» TEXTE DONNÉ:
La statue est l'oeuvre d'Emil Venkov. Elle a été érigée à Poprad (Slovaquie) en 1988. L'année suivante, on l'a mise dans une décharge après la révolution de velours.
Lewis E. Carpenter était originaire d'Issaquah dans l'état de Washington, USA, et il enseignait à Poprad. Il tomba sur la statue qui gisait face contre terre en attendant d'être fondue au prix du bronze, et ce fut le coup de foudre. Il l'acheta en 1993 (13.000 US.$), la fit découper et expédier (41.000 US.$) après avoir hypothéqué sa maison pour payer le tout.
En février 1994, la statue se trouvait toujours dans l'arrière-cour de Lewis Carpenter quand il mourut dans un accident de la circulation. Ses héritiers la firent installer à un carrefour de Fremont, quartier de Seattle, près d'un glacier et d'un restaurant Taco del Mar. Elle est toujours à vendre, elle vous coûtera dans les 250.000 US$, dont une partie servira à financer les projets culturels de la ville.

» CONTENU DES DONNÉES:
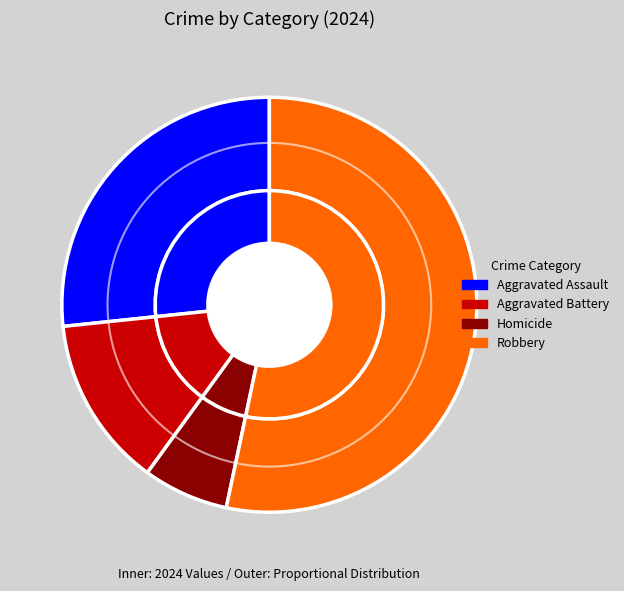

True or false: Aggravated Assault accounts for 38% of the total.

False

» TÂCHES ET EXERCICES:
A: Recopiez le passage du texte sur la statue qui commence aux mots « Lewis E. Carpenter » et s'arrête après « payer le tout. ».
B: D'après le texte sur la statue, en quelle année Lewis E. Carpenter l'a-t-il achetée ?
C: Relevez toutes les sommes en dollars américains mentionnées dans le texte sur la statue.
Les lignes n'ont aucun rapport avec le texte sur la statue.

» CORRIGÉ DES EXERCICES:
A:
Lewis E. Carpenter était originaire d'Issaquah dans l'état de Washington, USA, et il enseignait à Poprad. Il tomba sur la statue qui gisait face contre terre en attendant d'être fondue au prix du bronze, et ce fut le coup de foudre. Il l'acheta en 1993 (13.000 US.$), la fit découper et expédier (41.000 US.$) après avoir hypothéqué sa maison pour payer le tout.

B: En 1993.

C: 13.000 US$ ; 41.000 US$ ; 250.000 US$